**Stored items from a collection:**
+++++

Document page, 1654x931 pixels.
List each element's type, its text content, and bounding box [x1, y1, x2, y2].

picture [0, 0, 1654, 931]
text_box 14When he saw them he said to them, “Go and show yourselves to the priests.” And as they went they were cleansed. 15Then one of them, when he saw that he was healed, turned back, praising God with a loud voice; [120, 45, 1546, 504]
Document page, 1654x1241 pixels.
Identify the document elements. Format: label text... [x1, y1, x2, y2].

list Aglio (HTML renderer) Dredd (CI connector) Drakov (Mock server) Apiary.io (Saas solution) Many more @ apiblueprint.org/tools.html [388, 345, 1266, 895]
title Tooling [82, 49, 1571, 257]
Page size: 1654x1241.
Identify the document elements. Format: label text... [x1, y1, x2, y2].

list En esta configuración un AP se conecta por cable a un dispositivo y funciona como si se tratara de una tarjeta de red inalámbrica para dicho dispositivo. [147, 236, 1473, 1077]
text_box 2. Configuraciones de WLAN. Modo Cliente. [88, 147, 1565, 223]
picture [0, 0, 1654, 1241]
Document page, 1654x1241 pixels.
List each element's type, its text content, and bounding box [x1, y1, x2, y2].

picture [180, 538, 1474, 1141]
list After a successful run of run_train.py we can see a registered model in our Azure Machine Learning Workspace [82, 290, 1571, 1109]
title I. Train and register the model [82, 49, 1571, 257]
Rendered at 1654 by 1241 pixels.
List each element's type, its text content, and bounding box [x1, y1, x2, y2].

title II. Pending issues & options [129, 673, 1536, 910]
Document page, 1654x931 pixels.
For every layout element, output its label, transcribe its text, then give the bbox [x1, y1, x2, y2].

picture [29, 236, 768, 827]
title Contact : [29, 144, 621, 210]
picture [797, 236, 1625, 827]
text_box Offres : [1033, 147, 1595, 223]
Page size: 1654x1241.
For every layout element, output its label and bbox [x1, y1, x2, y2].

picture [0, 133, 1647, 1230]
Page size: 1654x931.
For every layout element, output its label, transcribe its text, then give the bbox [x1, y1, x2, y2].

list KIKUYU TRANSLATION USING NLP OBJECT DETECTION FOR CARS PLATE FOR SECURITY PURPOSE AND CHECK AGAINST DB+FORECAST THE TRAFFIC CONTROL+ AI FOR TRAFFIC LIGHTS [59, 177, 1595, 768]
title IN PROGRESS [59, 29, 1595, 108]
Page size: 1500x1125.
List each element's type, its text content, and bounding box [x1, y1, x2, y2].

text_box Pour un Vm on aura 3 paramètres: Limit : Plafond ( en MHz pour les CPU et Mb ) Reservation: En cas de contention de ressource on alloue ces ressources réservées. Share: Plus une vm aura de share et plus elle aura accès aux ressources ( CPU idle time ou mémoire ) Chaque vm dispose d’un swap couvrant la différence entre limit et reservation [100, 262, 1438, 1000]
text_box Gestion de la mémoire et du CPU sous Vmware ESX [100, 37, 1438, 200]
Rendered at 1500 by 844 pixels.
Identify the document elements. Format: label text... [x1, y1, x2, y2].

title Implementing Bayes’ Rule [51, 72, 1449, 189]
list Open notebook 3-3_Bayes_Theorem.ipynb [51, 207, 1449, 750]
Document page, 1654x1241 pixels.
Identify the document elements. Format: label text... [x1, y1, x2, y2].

+++++

**Task directions:**
Copy the lines above word for word, starting with the line that contains "Rendered at 1654 by 1241 pixels." and going on through the line that contains "picture [0, 133, 1647, 1230]".

**Correct output:**
Rendered at 1654 by 1241 pixels.
List each element's type, its text content, and bounding box [x1, y1, x2, y2].

title II. Pending issues & options [129, 673, 1536, 910]
Document page, 1654x931 pixels.
For every layout element, output its label, transcribe its text, then give the bbox [x1, y1, x2, y2].

picture [29, 236, 768, 827]
title Contact : [29, 144, 621, 210]
picture [797, 236, 1625, 827]
text_box Offres : [1033, 147, 1595, 223]
Page size: 1654x1241.
For every layout element, output its label and bbox [x1, y1, x2, y2].

picture [0, 133, 1647, 1230]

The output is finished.